# [WHAT YOU NEED TO DO]
Rewrite all the text in the data below with "Notebook" replaced by "Laptop" wherever it occurs and nothing else altered, and leave the pictures out of your answer.

# [DATA FOR REVIEW]
____________

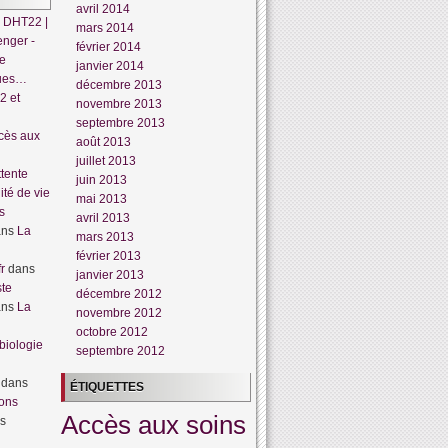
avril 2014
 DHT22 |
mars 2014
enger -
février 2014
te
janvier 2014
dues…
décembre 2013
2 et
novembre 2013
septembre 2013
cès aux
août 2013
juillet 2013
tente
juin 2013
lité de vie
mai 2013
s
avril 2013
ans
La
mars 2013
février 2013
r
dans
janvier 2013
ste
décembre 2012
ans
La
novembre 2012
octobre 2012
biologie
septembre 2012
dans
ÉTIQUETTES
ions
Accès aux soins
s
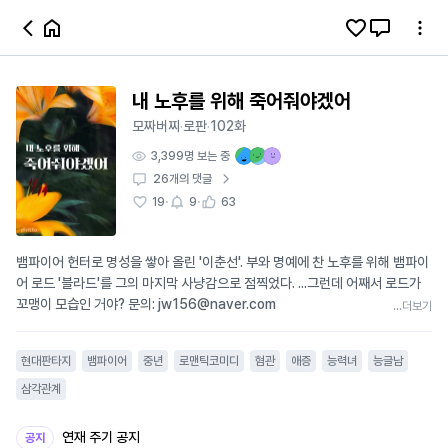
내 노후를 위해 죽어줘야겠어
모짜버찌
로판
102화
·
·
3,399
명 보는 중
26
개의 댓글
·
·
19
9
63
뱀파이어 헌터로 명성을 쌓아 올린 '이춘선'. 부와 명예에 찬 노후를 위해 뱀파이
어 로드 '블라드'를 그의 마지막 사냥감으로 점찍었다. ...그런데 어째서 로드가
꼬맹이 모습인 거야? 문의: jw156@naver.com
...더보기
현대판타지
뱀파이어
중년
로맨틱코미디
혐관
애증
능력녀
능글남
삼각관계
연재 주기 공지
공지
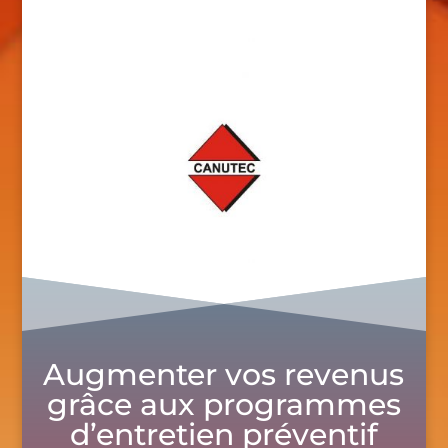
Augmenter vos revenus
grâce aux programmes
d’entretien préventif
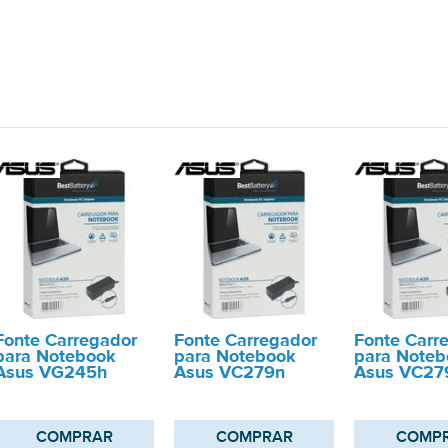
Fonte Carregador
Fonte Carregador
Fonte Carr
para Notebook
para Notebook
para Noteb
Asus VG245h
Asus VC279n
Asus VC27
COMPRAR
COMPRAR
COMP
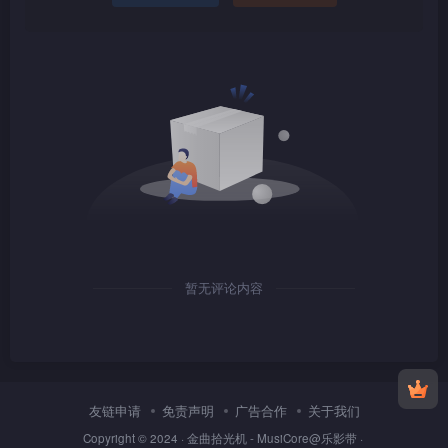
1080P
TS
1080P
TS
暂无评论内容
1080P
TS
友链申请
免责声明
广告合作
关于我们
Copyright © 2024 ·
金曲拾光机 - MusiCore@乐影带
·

____________

# [ANSWER TO THE EXERCISE]
avril 2014
 DHT22 |
mars 2014
enger -
février 2014
te
janvier 2014
dues…
décembre 2013
2 et
novembre 2013
septembre 2013
cès aux
août 2013
juillet 2013
tente
juin 2013
lité de vie
mai 2013
s
avril 2013
ans
La
mars 2013
février 2013
r
dans
janvier 2013
ste
décembre 2012
ans
La
novembre 2012
octobre 2012
biologie
septembre 2012
dans
ÉTIQUETTES
ions
Accès aux soins
s
내 노후를 위해 죽어줘야겠어
모짜버찌
로판
102화
·
·
3,399
명 보는 중
26
개의 댓글
·
·
19
9
63
뱀파이어 헌터로 명성을 쌓아 올린 '이춘선'. 부와 명예에 찬 노후를 위해 뱀파이
어 로드 '블라드'를 그의 마지막 사냥감으로 점찍었다. ...그런데 어째서 로드가
꼬맹이 모습인 거야? 문의: jw156@naver.com
...더보기
현대판타지
뱀파이어
중년
로맨틱코미디
혐관
애증
능력녀
능글남
삼각관계
연재 주기 공지
공지
Augmenter vos revenus
grâce aux programmes
d’entretien préventif
Fonte Carregador
Fonte Carregador
Fonte Carr
para Laptop
para Laptop
para Noteb
Asus VG245h
Asus VC279n
Asus VC27
COMPRAR
COMPRAR
COMP
1080P
TS
1080P
TS
暂无评论内容
1080P
TS
友链申请
免责声明
广告合作
关于我们
Copyright © 2024 ·
金曲拾光机 - MusiCore@乐影带
·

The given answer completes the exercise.